Excitement surged through Charlie. He didn’t understand why the figures didn’t add up or anything about empty containers in Berlin. Only that about eighty kilos they thought had gone – enough to make God knows how many bombs – was after all still in Russia, not in the hands of some madman or fanatical regime. He’d never been so glad in his life to be as wrong as he had been about it already having been smuggled out of the country. Cautiously, seeking time, Charlie said, ‘Eight canisters – eighty kilos – is a lot.’

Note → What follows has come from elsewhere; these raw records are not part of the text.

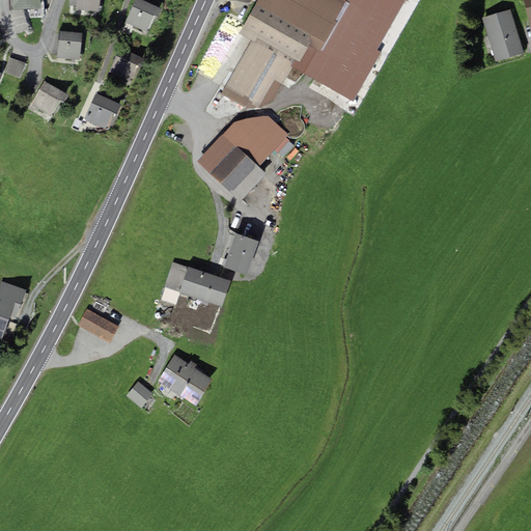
[(42,8),(40,0),(8,0),(9,10),(42,8)]
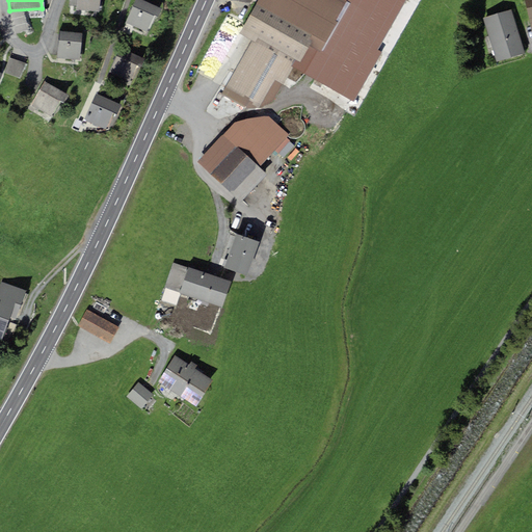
[(100,11),(100,0),(77,0),(77,10),(100,11)]
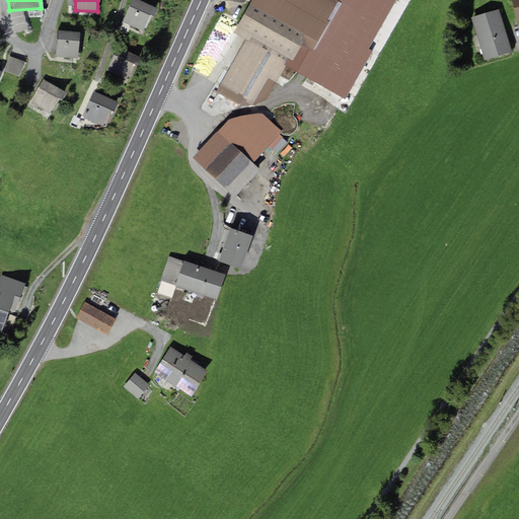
[(138,0),(132,0),(122,22),(142,31),(149,15),(154,17),(158,9),(138,0)]
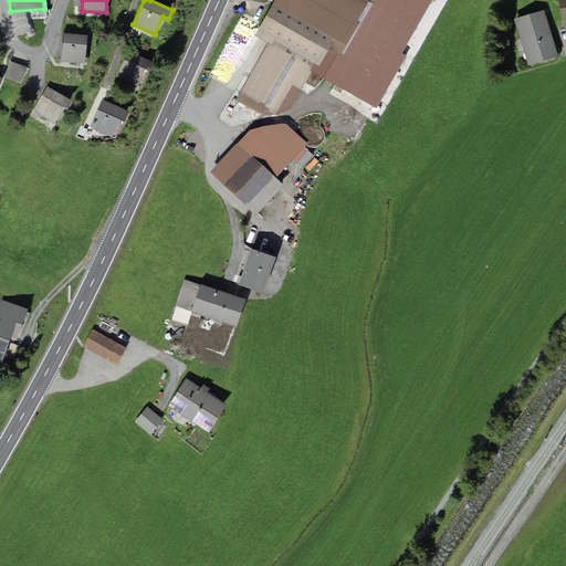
[(274,0),(254,35),(268,42),(272,44),(274,41),(315,63),(311,71),(312,72),(377,108),(406,56),(401,53),(431,0),(274,0)]
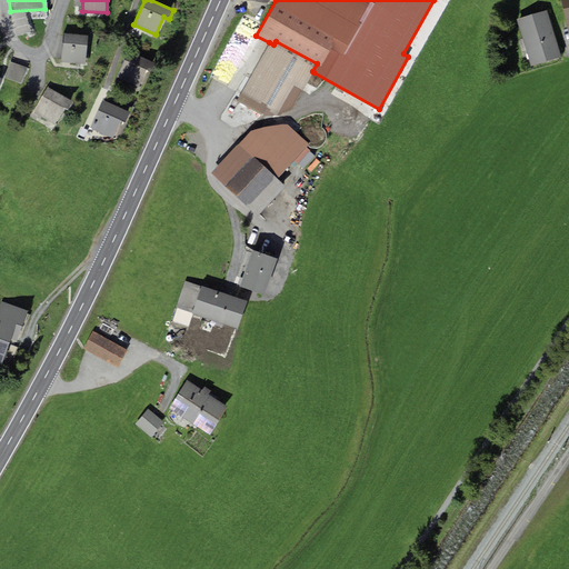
[(561,58),(547,10),(517,20),(531,67),(561,58)]
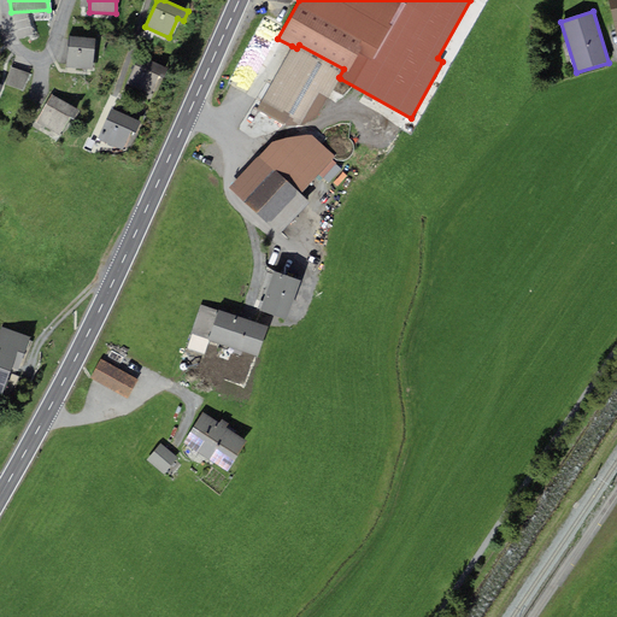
[(93,69),(95,39),(70,36),(66,66),(93,69)]
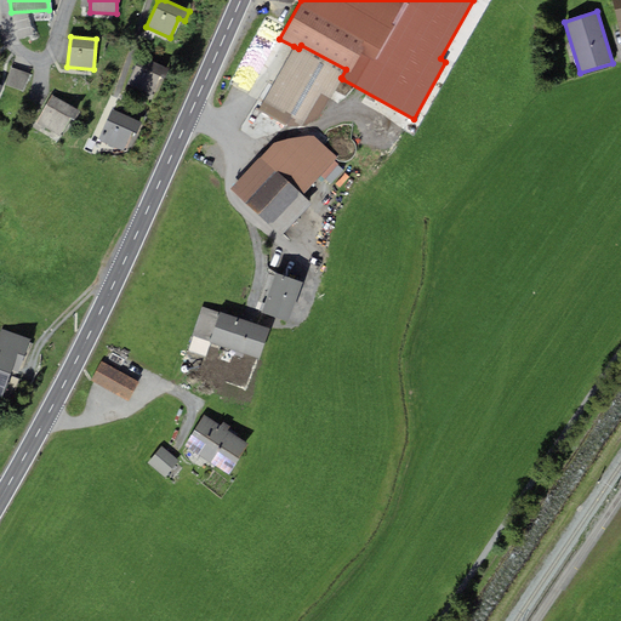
[(298,49),(294,46),(257,110),(288,126),(305,125),(320,119),(342,79),(341,78),(346,69),(301,45),(298,49)]
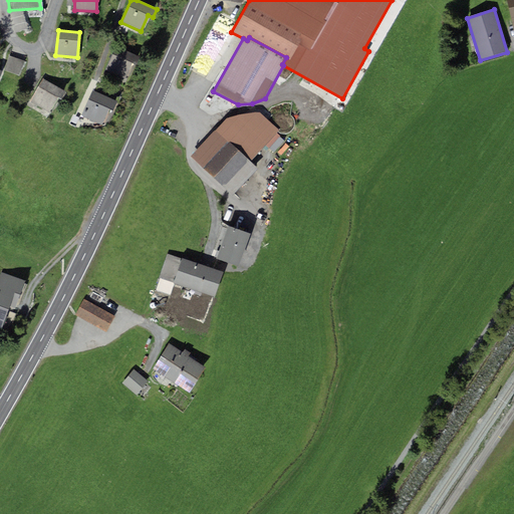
[(115,47),(105,70),(124,78),(132,63),(137,65),(140,57),(115,47)]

‘And worth a lot of money.’

‘What would you expect?’

‘You’re the broker.’

‘Twenty million. Maybe as high as twenty-two,’ said Charlie, relying on Hillary’s valuation of ten containers.

‘I want $25,000,000,’ demanded the Russian.

‘I could try.’ The recovery was the essential, not the money. Which would never be paid anyway, although a proportion might have to be put up, for bait. Lost even.

‘You can guarantee a purchaser?’

‘It will need some negotiation. But yes, I can.’ This was wrong, Charlie told himself: against all his own arguments that a robbery as brilliant as Pizhma came after, not before a buyer had been established and a price fixed. As wrong as figures that didn’t add up when they knew exactly how much had been taken at Pizhma and empty containers and wrong batch numbers and… No it wasn’t, Charlie abruptly corrected himself. It wasn’t wrong at all. What had been wrong was his myopically believing the internal battle for ultimate control of the six-clan Dolgoprudnaya Family had begun after the murder of Stanislav Silin. He’d virtually had it spelled out for him by Gusev and not put it in context. And then he remembered a laugh and a word – akrashena – which he’d always known was important without properly realizing just how important. Charlie smiled and said, ‘I think I should have offered congratulations before now.’